→ Fragmento mostrado
= = = =

Asimismo, Pierre no sólo debe sortear una serie de conflictos internos en relación a sus figuras parentales, también debe abordar sus arrebatadoras inclinaciones autoeróticas (manipuladas por su madre hacia otras figuras femeninas que coincidentemente se convierten en amantes-fetiches de ésta), mujeres transformadas en catalizadores de un desvío incestuoso:

“…Yo no reía con esa risa: sí, sin duda era una risa loca, pero apagada, taciturna, socarrona, la risa de un infeliz. Ese lugar de su cuerpo que Réa me proponía, con ese cómico mal olor que nos devuelve sin cesar a la vergüenza, me comunicaba una felicidad más valiosa que todas las demás, la vergonzante felicidad más valiosa que todas las demás, la vergonzante felicidad que nadie desea. Pero Réa, la desvergonzada, estaba encantada de ofrecerlo, al igual que yo sentía una avidez feroz por probarlo.

La bendecía por el risible regalo que me daría cuando, en lugar de la frente pura de mi madre, ella me ofreciera lo que era pura demencia ofrecer a mis besos. Había llegado al colmo del delirio y febrilmente murmuré:

-Quiero de ti el innombrable placer que me ofreces, nombrándolo4”.

Bataille descubre a través de la risa, no sólo la afirmación y revelación de la muerte, sino que también es una risa que disuelve los ordenamientos, las jerarquías. El autor se acerca a los extremos y los reúne con la misma facilidad con que lo hace un perverso (configurando un sistema de equivalencias que homologa el horror con Dios, la locura con la felicidad y la voluptuosidad con la muerte).

La risa, como componente de subversión, de carnaval, decanta en una mueca mortuoria (risa divina, más inaprensible que las lágrimas, expone su trascendencia como una forma de espera irremediable de la muerte).

Los personajes de la novela se encuentran empapados por el anhelo de una búsqueda placentera sin fin. A la risa, se le agrega el encuentro del deseo que despierta en la carne la negación cristiana de la misma. Siendo esa negación el punto de partida para encaminarse hacia Dios (trastocando de este modo el mandato de la tradición cristiana que establece la negación de la carne y la privación de los placeres como forma de llegar a Dios, afirmación que se convierte en una trágica promesa de realidad inexistente).

= = = =

→ Tareas
• a. Según el fragmento sobre la risa en Bataille, ¿qué hace esa risa con los ordenamientos y las jerarquías?
• b. Escribe la continuación del fragmento sobre la risa en Bataille a partir de su última oración.

→ Entradas extraídas
= = = =

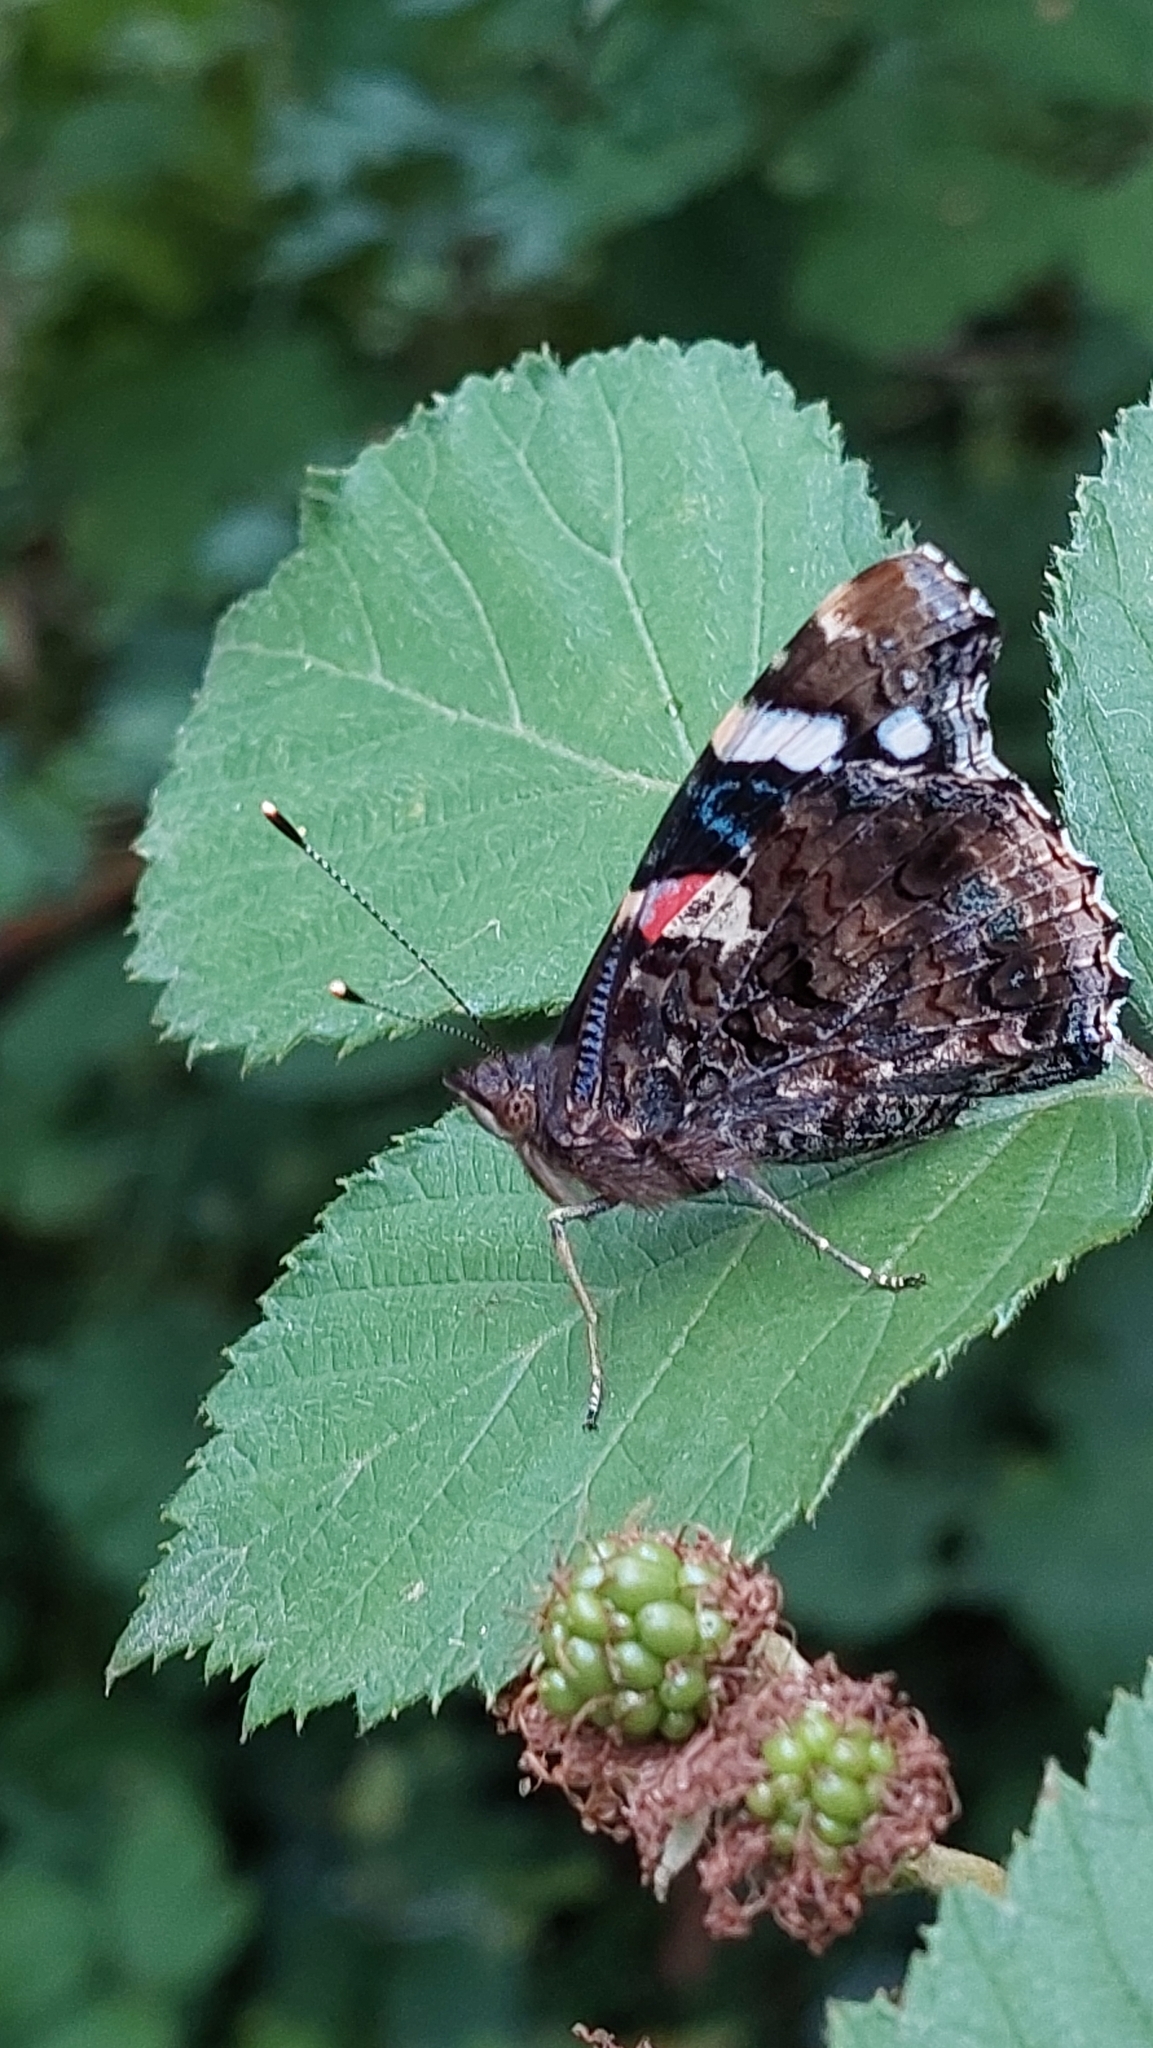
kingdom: Animalia
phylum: Arthropoda
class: Insecta
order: Lepidoptera
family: Nymphalidae
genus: Vanessa
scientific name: Vanessa atalanta
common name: Red admiral
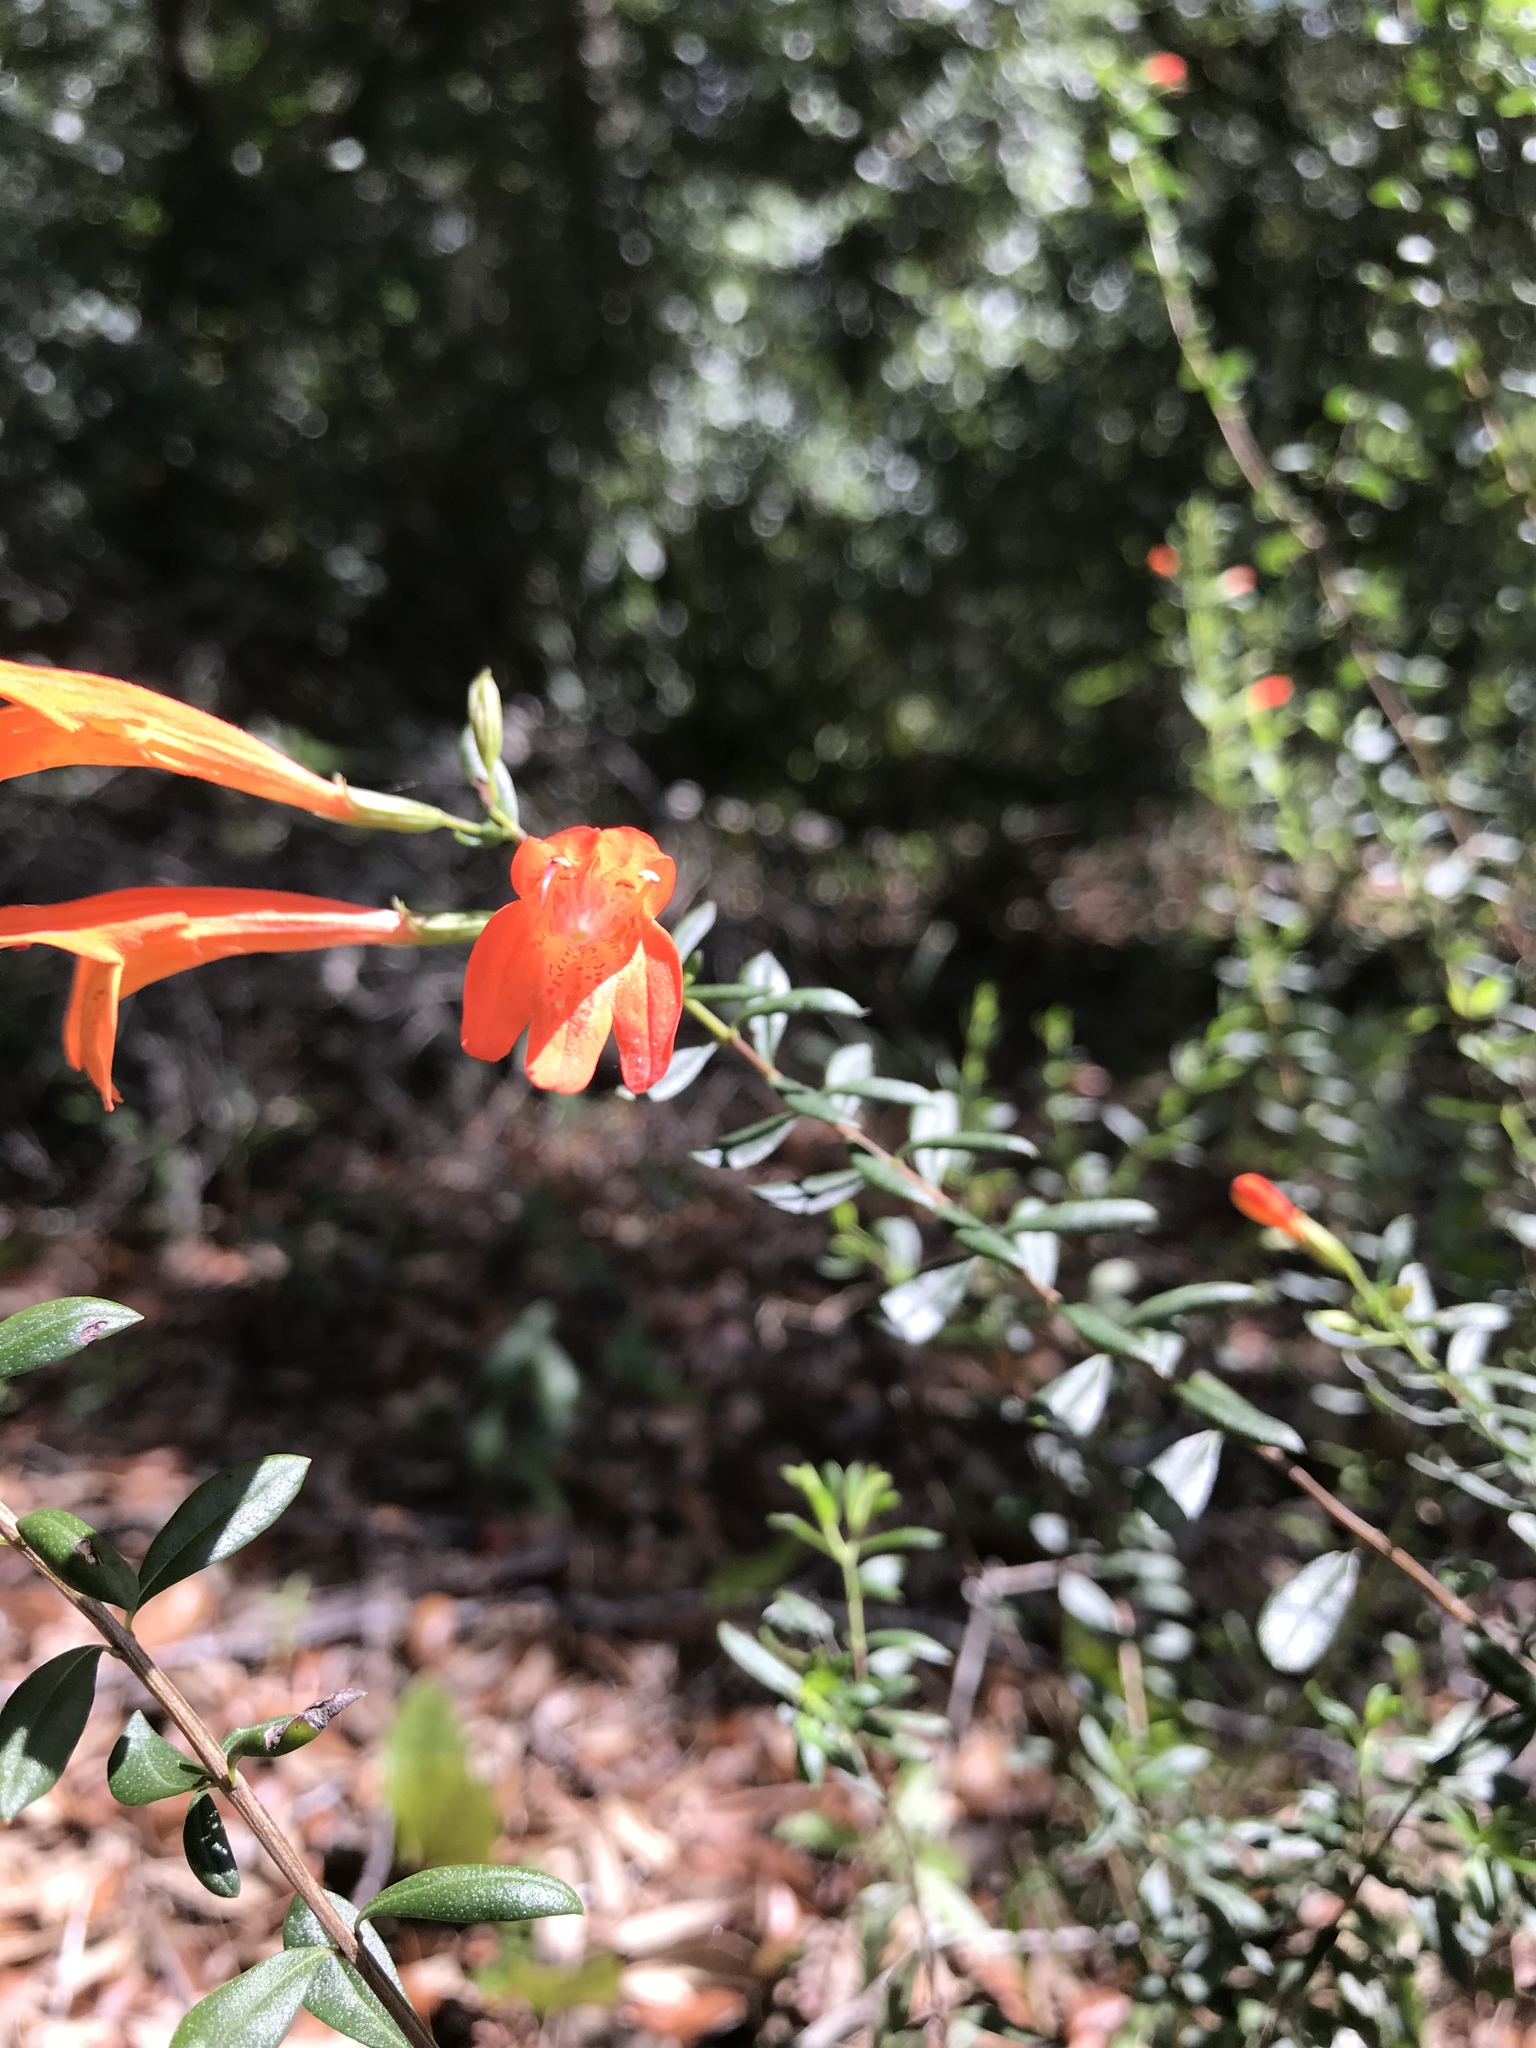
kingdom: Plantae
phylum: Tracheophyta
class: Magnoliopsida
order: Lamiales
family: Lamiaceae
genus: Clinopodium
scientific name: Clinopodium coccineum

= = = =

→ Respuestas
• a. Los disuelve.

• b.
De esta manera, el deseo y la risa se convierten en el motor del pensamiento de Bataille; constante que aparecería expresada de diferentes maneras en todas sus obras, y que en el caso del texto analizado en esta ocasión, se ejemplifica en la relación entre Pierre y su madre, quienes se entregan desmesuradamente al placer -alejándose por consiguiente, del Bien (Dios) situado narrativamente como parte constitutiva de la dimensión moral de Pierre, estableciendo un contrapunto con el exhibicionismo y el delirio vital identificables en la madre-.

El correlato de esta última aseveración se puede comprobar en lo dispuesto en el siguiente párrafo:

Sí: lo que adoro es Dios. Y, sin embargo, yo no creo en Dios. ¿Estaré loco? Sé únicamente que, si me riera durante el tormento, por falaz que la idea pueda parecer, respondería a la pregunta que me hacía mirando a mi madre y que mi madre se hacía mirándome ¿De qué reírse en este mundo sino de Dios? Mis ideas son sin duda del otro mundo (o del fin del mundo: pienso a veces que sólo la muerte puede poner fin a la repugnante orgía, sobre todo a la más repugnante, que es el conjunto de todas las vidas; lo cierto es que, de hecho, gota a gota, nuestro vasto universo no deja de realizar mi deseo5”.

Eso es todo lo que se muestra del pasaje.